Written instruction a:
Quote the passage on autonomous finance word for word, starting at "Andy Rachleff, the" and ending at "personal finance coaching.".

+++ Extract

Lending: Streamlined lending is yet to make its way to the West, but Chinese FinTech giants are already showing how lending 4.0 can work in tandem with digital banking. In China, local super apps such as Ant Financial are leveraging big data analytics and machine learning to make personal micro-loans easier.

Credit Karma seems to be taking a page from Ant Financial’s book. Kenneth Lin, the company’s CEO, is a strong proponent of autonomous finances. In his talk at Moneyconf 2018, he said:

“Now 1% [of U.S. consumers] have access to great finances. With autonomous finance, we can actually give 99% the same fantastic mentorship, advisory, and products. Almost half of millennials are ready to make this transition [to autonomous finances].”

And that seems to be Credit Karma’s mission for the next several years.

How major FinTech and financial players are moving into autonomous finance

For the past several years, Wealthfront has been growing its data analytics muscle and heavily investing in its proprietary A.I.-driven financial engine, Path, which is in charge of analyzing all their clients’ data and transforming it into actionable insights.

Andy Rachleff, the president and CEO of Wealthfront, also believes that the future of finances will be autonomous:

“Our vision is to deliver a service where you direct deposit your paycheck with us. We automatically pay your bills. We automatically top off your emergency fund, and then route money to whatever account is the most ideal for your particular goals, whether they’re at Wealthfront or elsewhere.”

NOMI Insights and Budget, a new add-on to the mobile banking app from the Royal Bank of Canada, demonstrates how traditional banks are making into the fray of personal finance coaching.

NOMI uses A.I. and predictive analytics to gauge a customer’s spending history (across multiple accounts), work out an optimal budget, and assist with savings. The app proactively suggests new savings opportunities and notifies users of suspicious activity.

++++++
+++ The records

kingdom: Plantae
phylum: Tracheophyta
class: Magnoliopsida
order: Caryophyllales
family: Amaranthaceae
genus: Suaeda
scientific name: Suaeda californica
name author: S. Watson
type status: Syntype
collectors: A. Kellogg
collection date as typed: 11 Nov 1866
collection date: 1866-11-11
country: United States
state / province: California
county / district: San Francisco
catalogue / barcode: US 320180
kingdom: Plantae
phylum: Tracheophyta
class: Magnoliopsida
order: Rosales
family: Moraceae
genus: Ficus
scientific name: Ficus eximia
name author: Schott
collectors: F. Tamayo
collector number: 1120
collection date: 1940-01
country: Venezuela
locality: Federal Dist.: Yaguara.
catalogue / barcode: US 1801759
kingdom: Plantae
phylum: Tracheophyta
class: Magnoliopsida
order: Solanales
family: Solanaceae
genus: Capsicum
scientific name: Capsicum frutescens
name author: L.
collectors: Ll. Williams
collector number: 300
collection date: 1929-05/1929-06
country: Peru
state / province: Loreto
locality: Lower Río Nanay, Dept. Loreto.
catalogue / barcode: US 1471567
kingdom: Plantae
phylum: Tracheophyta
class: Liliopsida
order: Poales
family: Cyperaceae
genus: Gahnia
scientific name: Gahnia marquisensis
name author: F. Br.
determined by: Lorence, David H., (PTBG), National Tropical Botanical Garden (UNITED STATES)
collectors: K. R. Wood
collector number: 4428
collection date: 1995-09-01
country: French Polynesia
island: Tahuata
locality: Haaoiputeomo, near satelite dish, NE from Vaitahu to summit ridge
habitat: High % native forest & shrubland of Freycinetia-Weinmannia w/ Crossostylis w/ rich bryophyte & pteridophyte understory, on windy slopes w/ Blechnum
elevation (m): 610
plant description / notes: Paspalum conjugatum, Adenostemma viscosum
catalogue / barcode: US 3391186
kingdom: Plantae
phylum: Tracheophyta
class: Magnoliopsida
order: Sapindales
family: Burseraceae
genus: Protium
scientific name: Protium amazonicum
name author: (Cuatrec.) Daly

++++++

Written instruction b:
Print the records above line for line, starting at the first line of the records and ending at the line that contains "collection date: 1940-01".

Solution a:
Andy Rachleff, the president and CEO of Wealthfront, also believes that the future of finances will be autonomous:

“Our vision is to deliver a service where you direct deposit your paycheck with us. We automatically pay your bills. We automatically top off your emergency fund, and then route money to whatever account is the most ideal for your particular goals, whether they’re at Wealthfront or elsewhere.”

NOMI Insights and Budget, a new add-on to the mobile banking app from the Royal Bank of Canada, demonstrates how traditional banks are making into the fray of personal finance coaching.

Solution b:
kingdom: Plantae
phylum: Tracheophyta
class: Magnoliopsida
order: Caryophyllales
family: Amaranthaceae
genus: Suaeda
scientific name: Suaeda californica
name author: S. Watson
type status: Syntype
collectors: A. Kellogg
collection date as typed: 11 Nov 1866
collection date: 1866-11-11
country: United States
state / province: California
county / district: San Francisco
catalogue / barcode: US 320180
kingdom: Plantae
phylum: Tracheophyta
class: Magnoliopsida
order: Rosales
family: Moraceae
genus: Ficus
scientific name: Ficus eximia
name author: Schott
collectors: F. Tamayo
collector number: 1120
collection date: 1940-01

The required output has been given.